Recently, a Switch firmware leak got caught in the wind and not only was it carrying similar details but an extra surprise with it. According to the data, the new model will indeed have a Mariko chip with a die shrink for better cooling and power management. The display is also getting an upgrade but details were not fully disclosed. But the newest and most shocking detail revealed was a 4K UHD multimedia chipset installed in the dock.

This latest upgrade is the most significant of them all and for three obvious reasons.
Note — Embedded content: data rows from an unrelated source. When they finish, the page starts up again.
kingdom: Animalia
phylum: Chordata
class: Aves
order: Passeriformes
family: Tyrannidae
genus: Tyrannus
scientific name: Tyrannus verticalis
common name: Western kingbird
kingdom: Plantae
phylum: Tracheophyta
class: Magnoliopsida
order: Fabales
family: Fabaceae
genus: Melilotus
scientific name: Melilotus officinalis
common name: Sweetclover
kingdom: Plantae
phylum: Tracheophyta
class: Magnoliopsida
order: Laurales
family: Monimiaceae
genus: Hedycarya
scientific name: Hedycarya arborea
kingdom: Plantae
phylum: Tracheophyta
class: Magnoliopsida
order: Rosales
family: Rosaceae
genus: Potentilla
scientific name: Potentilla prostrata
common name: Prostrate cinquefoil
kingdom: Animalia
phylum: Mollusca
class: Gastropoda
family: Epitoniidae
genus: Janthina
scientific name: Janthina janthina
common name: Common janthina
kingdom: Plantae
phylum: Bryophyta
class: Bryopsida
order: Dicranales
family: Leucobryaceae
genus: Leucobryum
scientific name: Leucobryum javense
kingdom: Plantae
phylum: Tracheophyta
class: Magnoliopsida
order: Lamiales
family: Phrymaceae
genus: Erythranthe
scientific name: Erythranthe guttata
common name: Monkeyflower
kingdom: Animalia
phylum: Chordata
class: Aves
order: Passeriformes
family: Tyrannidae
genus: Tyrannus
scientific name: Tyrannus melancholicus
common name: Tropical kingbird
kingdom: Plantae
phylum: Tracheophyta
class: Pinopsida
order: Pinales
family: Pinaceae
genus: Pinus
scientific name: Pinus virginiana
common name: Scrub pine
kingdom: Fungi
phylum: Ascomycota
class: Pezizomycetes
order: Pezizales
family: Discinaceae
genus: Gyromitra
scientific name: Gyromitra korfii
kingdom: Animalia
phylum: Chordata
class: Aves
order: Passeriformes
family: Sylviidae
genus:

Firstly, it offers a simpler and cheaper way of achieving 4K gaming in docked mode.

That seems realistic considering Nintendo isn’t willing to sell its console at a loss yet is showing more willingness to provide third parties with reliable hardware this generation.

Secondly, the newly reworked dock would render the original obsolete. Word on the street is Nintendo could be planning to discontinue the original dock. Therefore, the plan for this new dock would be to have it phase out the original. And third, this extra chipset will likely come with its own system memory. In fact, it’s possible that all the extra memory could reside in the dock. However, one shouldn’t expect 1440p/4K games to run without some or many compromises.

The pricing

When it comes to incrementally upgraded consoles, the only caveat that seems to come to mind is the overall pricing.

However, analysts believe that the next model’s pricing would be comparable to that of its original when it was launched ($399). That’s likely because certain components including those that have been refined in production will have costs less as a result. The die shrink for the Tegra is a fine example.

As such, this pricing might not change even when the upgraded dock is factored in. In comparison, the regular Switch is going for $299 while its Lite counterpart is $199, currently. But thanks to subtle tweaks for upgrades combined with the refinement in production, the added cost of the new model could be kept well within the $50 - $100 range.

Updated specs sheet

Now that the latest information has been skimmed through, it’s time to take what’s been learnt so far and put it all together.

By comparing all of the information collected to date and eliminating what doesn’t fit, it’s easy to hypothesize the most relevant specs sheet for the Switch Pro. Again, nothing here is quite definitive but the recurring information has led to the following specs outlined:



  • Dimensions: 4 x 9.4 x 0.6 inches (or larger)
  • Weight: 14.1 ounces
  • SoC: Nvidia Tegra X1+, (theoretically 14nm or 12nm FinFET)
  • CPU: ARM Cortex-A57 quad-core (theoretically 2 GHz MAX)
  • GPU: 256 Maxwell-based CUDA Cores (theoretically 1.4 GHz MAX)
  • Display: 6.2-inch OLED, 1280 x 720 (or larger)
  • Memory: 4 GB - 8 GB LPDDR4 1333/1600 MHz
  • Storage: 32 GB - 256 GB microSD/microSDHC/microSDXC (upgradable up to 2 TB cards)
  • Expansion Slot: Nintendo Switch Game Card slot
  • Connectors: USB Type-C
  • Sensors: Accelerometer, Ambient Light sensor, Gyro sensor
  • WiFi: 802.11a/b/g/n/ac, Bluetooth 4.1
  • Battery: Lithium-ion 4310 mAh (theoretically 12 hr-battery life MAX)
  • Undocked Output: 720p/1080p
  • Docked Output: 1080p/1440p/4K UHD


  • Dimensions: 4.1 x 6.8 x 2.2 inches
  • Weight: Hypothetically 12 ounces
  • CPU/GPU: Unnamed unit, Realtek compatible, 4K UHD multimedia
  • Memory: Unspecified
  • Connectors: 2 USB 2.0/3.0 Ports, System connector, AC Adaptor Ports, HDMI


Overall, this in-depth analysis into the Switch Pro makes it sound a little more relevant and competitive in the market.

It also offers the most plausible outcome with its clever tweaks and overhauls as speculated, though it could still remain graphically impotent in comparison.

Still, these hypothesized specifications are probably the most sound to date as all of the necessary check boxes have been ticked: Suitable hardware, market trends and cost control. All that’s left to do now is to wait on Nintendo.